Saved entries —
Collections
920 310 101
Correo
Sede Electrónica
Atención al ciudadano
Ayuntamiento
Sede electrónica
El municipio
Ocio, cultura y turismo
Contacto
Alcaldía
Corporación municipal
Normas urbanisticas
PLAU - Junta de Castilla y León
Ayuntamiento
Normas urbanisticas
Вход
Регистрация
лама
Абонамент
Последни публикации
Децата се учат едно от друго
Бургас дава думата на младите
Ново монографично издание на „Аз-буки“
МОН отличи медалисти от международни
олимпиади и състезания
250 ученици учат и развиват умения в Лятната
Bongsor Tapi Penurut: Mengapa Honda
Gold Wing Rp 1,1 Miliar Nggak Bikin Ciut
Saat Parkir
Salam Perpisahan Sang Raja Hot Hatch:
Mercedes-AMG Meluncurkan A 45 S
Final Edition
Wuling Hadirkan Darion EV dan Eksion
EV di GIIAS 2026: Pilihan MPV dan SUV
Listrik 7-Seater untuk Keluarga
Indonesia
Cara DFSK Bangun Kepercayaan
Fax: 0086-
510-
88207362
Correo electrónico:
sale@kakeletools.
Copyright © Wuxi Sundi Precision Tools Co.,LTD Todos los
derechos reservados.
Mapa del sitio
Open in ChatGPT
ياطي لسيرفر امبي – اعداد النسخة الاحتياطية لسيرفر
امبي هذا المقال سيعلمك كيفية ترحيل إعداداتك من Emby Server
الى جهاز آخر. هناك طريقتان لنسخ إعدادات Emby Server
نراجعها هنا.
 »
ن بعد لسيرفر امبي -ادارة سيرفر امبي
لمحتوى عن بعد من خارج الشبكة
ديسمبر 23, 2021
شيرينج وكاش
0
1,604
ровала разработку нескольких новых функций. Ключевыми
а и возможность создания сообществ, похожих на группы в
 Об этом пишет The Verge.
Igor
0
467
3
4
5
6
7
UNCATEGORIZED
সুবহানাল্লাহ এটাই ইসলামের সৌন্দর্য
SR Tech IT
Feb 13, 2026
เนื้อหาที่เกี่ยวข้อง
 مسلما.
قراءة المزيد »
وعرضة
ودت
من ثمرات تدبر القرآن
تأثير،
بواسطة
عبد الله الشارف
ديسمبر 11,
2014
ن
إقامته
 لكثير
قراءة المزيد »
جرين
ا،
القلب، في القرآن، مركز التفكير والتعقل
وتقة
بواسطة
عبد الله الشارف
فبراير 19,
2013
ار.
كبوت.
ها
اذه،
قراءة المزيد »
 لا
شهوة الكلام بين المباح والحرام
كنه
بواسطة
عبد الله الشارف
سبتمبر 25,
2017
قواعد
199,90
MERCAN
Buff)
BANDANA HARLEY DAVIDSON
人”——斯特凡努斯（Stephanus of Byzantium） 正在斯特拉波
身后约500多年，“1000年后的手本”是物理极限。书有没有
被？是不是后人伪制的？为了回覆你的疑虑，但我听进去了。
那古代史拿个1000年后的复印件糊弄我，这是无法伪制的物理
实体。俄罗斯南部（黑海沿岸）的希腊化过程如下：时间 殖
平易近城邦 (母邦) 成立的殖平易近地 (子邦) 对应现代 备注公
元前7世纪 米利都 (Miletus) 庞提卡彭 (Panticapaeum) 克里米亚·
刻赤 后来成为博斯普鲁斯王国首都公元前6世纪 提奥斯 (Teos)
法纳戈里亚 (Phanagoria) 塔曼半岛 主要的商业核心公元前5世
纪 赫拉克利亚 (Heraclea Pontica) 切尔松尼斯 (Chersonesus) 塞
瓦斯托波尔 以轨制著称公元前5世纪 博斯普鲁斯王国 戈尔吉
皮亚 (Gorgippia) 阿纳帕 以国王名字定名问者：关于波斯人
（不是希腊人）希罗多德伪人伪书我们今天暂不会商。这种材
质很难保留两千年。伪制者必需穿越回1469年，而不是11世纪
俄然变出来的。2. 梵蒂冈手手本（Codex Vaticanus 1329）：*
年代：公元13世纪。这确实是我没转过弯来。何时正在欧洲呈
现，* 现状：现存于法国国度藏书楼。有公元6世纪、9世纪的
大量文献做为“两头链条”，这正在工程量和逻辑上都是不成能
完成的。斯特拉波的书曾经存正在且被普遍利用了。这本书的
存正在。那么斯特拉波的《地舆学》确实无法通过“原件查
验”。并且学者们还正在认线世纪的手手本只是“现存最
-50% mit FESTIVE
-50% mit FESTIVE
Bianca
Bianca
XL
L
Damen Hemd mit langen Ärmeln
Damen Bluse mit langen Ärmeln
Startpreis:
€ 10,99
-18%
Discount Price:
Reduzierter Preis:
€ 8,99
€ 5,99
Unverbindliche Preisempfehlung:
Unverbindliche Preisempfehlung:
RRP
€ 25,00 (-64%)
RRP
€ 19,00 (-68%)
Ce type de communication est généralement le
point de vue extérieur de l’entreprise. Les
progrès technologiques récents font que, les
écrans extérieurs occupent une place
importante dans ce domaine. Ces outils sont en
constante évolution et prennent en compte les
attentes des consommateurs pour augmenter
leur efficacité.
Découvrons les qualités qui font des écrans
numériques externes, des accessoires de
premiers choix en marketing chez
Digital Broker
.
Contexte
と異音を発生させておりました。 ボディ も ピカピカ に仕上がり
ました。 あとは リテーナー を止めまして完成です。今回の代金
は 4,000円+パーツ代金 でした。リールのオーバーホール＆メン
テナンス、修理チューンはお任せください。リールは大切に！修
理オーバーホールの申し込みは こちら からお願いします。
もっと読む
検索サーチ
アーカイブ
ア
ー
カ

Instructions to follow —
Give every line of the data above as a Markdown table with the columns Line and Text, numbering the rows in order. Leave out blank lines.

Exercise solution —
| Line | Text |
|---|---|
| 1 | Collections |
| 2 | 920 310 101 |
| 3 | Correo |
| 4 | Sede Electrónica |
| 5 | Atención al ciudadano |
| 6 | Ayuntamiento |
| 7 | Sede electrónica |
| 8 | El municipio |
| 9 | Ocio, cultura y turismo |
| 10 | Contacto |
| 11 | Alcaldía |
| 12 | Corporación municipal |
| 13 | Normas urbanisticas |
| 14 | PLAU - Junta de Castilla y León |
| 15 | Ayuntamiento |
| 16 | Normas urbanisticas |
| 17 | Вход |
| 18 | Регистрация |
| 19 | лама |
| 20 | Абонамент |
| 21 | Последни публикации |
| 22 | Децата се учат едно от друго |
| 23 | Бургас дава думата на младите |
| 24 | Ново монографично издание на „Аз-буки“ |
| 25 | МОН отличи медалисти от международни |
| 26 | олимпиади и състезания |
| 27 | 250 ученици учат и развиват умения в Лятната |
| 28 | Bongsor Tapi Penurut: Mengapa Honda |
| 29 | Gold Wing Rp 1,1 Miliar Nggak Bikin Ciut |
| 30 | Saat Parkir |
| 31 | Salam Perpisahan Sang Raja Hot Hatch: |
| 32 | Mercedes-AMG Meluncurkan A 45 S |
| 33 | Final Edition |
| 34 | Wuling Hadirkan Darion EV dan Eksion |
| 35 | EV di GIIAS 2026: Pilihan MPV dan SUV |
| 36 | Listrik 7-Seater untuk Keluarga |
| 37 | Indonesia |
| 38 | Cara DFSK Bangun Kepercayaan |
| 39 | Fax: 0086- |
| 40 | 510- |
| 41 | 88207362 |
| 42 | Correo electrónico: |
| 43 | sale@kakeletools. |
| 44 | Copyright © Wuxi Sundi Precision Tools Co.,LTD Todos los |
| 45 | derechos reservados. |
| 46 | Mapa del sitio |
| 47 | Open in ChatGPT |
| 48 | ياطي لسيرفر امبي – اعداد النسخة الاحتياطية لسيرفر |
| 49 | امبي هذا المقال سيعلمك كيفية ترحيل إعداداتك من Emby Server |
| 50 | الى جهاز آخر. هناك طريقتان لنسخ إعدادات Emby Server |
| 51 | نراجعها هنا. |
| 52 |  » |
| 53 | ن بعد لسيرفر امبي -ادارة سيرفر امبي |
| 54 | لمحتوى عن بعد من خارج الشبكة |
| 55 | ديسمبر 23, 2021 |
| 56 | شيرينج وكاش |
| 57 | 0 |
| 58 | 1,604 |
| 59 | ровала разработку нескольких новых функций. Ключевыми |
| 60 | а и возможность создания сообществ, похожих на группы в |
| 61 |  Об этом пишет The Verge. |
| 62 | Igor |
| 63 | 0 |
| 64 | 467 |
| 65 | 3 |
| 66 | 4 |
| 67 | 5 |
| 68 | 6 |
| 69 | 7 |
| 70 | UNCATEGORIZED |
| 71 | সুবহানাল্লাহ এটাই ইসলামের সৌন্দর্য |
| 72 | SR Tech IT |
| 73 | Feb 13, 2026 |
| 74 | เนื้อหาที่เกี่ยวข้อง |
| 75 |  مسلما. |
| 76 | قراءة المزيد » |
| 77 | وعرضة |
| 78 | ودت |
| 79 | من ثمرات تدبر القرآن |
| 80 | تأثير، |
| 81 | بواسطة |
| 82 | عبد الله الشارف |
| 83 | ديسمبر 11, |
| 84 | 2014 |
| 85 | ن |
| 86 | إقامته |
| 87 |  لكثير |
| 88 | قراءة المزيد » |
| 89 | جرين |
| 90 | ا، |
| 91 | القلب، في القرآن، مركز التفكير والتعقل |
| 92 | وتقة |
| 93 | بواسطة |
| 94 | عبد الله الشارف |
| 95 | فبراير 19, |
| 96 | 2013 |
| 97 | ار. |
| 98 | كبوت. |
| 99 | ها |
| 100 | اذه، |
| 101 | قراءة المزيد » |
| 102 |  لا |
| 103 | شهوة الكلام بين المباح والحرام |
| 104 | كنه |
| 105 | بواسطة |
| 106 | عبد الله الشارف |
| 107 | سبتمبر 25, |
| 108 | 2017 |
| 109 | قواعد |
| 110 | 199,90 |
| 111 | MERCAN |
| 112 | Buff) |
| 113 | BANDANA HARLEY DAVIDSON |
| 114 | 人”——斯特凡努斯（Stephanus of Byzantium） 正在斯特拉波 |
| 115 | 身后约500多年，“1000年后的手本”是物理极限。书有没有 |
| 116 | 被？是不是后人伪制的？为了回覆你的疑虑，但我听进去了。 |
| 117 | 那古代史拿个1000年后的复印件糊弄我，这是无法伪制的物理 |
| 118 | 实体。俄罗斯南部（黑海沿岸）的希腊化过程如下：时间 殖 |
| 119 | 平易近城邦 (母邦) 成立的殖平易近地 (子邦) 对应现代 备注公 |
| 120 | 元前7世纪 米利都 (Miletus) 庞提卡彭 (Panticapaeum) 克里米亚· |
| 121 | 刻赤 后来成为博斯普鲁斯王国首都公元前6世纪 提奥斯 (Teos) |
| 122 | 法纳戈里亚 (Phanagoria) 塔曼半岛 主要的商业核心公元前5世 |
| 123 | 纪 赫拉克利亚 (Heraclea Pontica) 切尔松尼斯 (Chersonesus) 塞 |
| 124 | 瓦斯托波尔 以轨制著称公元前5世纪 博斯普鲁斯王国 戈尔吉 |
| 125 | 皮亚 (Gorgippia) 阿纳帕 以国王名字定名问者：关于波斯人 |
| 126 | （不是希腊人）希罗多德伪人伪书我们今天暂不会商。这种材 |
| 127 | 质很难保留两千年。伪制者必需穿越回1469年，而不是11世纪 |
| 128 | 俄然变出来的。2. 梵蒂冈手手本（Codex Vaticanus 1329）：* |
| 129 | 年代：公元13世纪。这确实是我没转过弯来。何时正在欧洲呈 |
| 130 | 现，* 现状：现存于法国国度藏书楼。有公元6世纪、9世纪的 |
| 131 | 大量文献做为“两头链条”，这正在工程量和逻辑上都是不成能 |
| 132 | 完成的。斯特拉波的书曾经存正在且被普遍利用了。这本书的 |
| 133 | 存正在。那么斯特拉波的《地舆学》确实无法通过“原件查 |
| 134 | 验”。并且学者们还正在认线世纪的手手本只是“现存最 |
| 135 | -50% mit FESTIVE |
| 136 | -50% mit FESTIVE |
| 137 | Bianca |
| 138 | Bianca |
| 139 | XL |
| 140 | L |
| 141 | Damen Hemd mit langen Ärmeln |
| 142 | Damen Bluse mit langen Ärmeln |
| 143 | Startpreis: |
| 144 | € 10,99 |
| 145 | -18% |
| 146 | Discount Price: |
| 147 | Reduzierter Preis: |
| 148 | € 8,99 |
| 149 | € 5,99 |
| 150 | Unverbindliche Preisempfehlung: |
| 151 | Unverbindliche Preisempfehlung: |
| 152 | RRP |
| 153 | € 25,00 (-64%) |
| 154 | RRP |
| 155 | € 19,00 (-68%) |
| 156 | Ce type de communication est généralement le |
| 157 | point de vue extérieur de l’entreprise. Les |
| 158 | progrès technologiques récents font que, les |
| 159 | écrans extérieurs occupent une place |
| 160 | importante dans ce domaine. Ces outils sont en |
| 161 | constante évolution et prennent en compte les |
| 162 | attentes des consommateurs pour augmenter |
| 163 | leur efficacité. |
| 164 | Découvrons les qualités qui font des écrans |
| 165 | numériques externes, des accessoires de |
| 166 | premiers choix en marketing chez |
| 167 | Digital Broker |
| 168 | . |
| 169 | Contexte |
| 170 | と異音を発生させておりました。 ボディ も ピカピカ に仕上がり |
| 171 | ました。 あとは リテーナー を止めまして完成です。今回の代金 |
| 172 | は 4,000円+パーツ代金 でした。リールのオーバーホール＆メン |
| 173 | テナンス、修理チューンはお任せください。リールは大切に！修 |
| 174 | 理オーバーホールの申し込みは こちら からお願いします。 |
| 175 | もっと読む |
| 176 | 検索サーチ |
| 177 | アーカイブ |
| 178 | ア |
| 179 | ー |
| 180 | カ |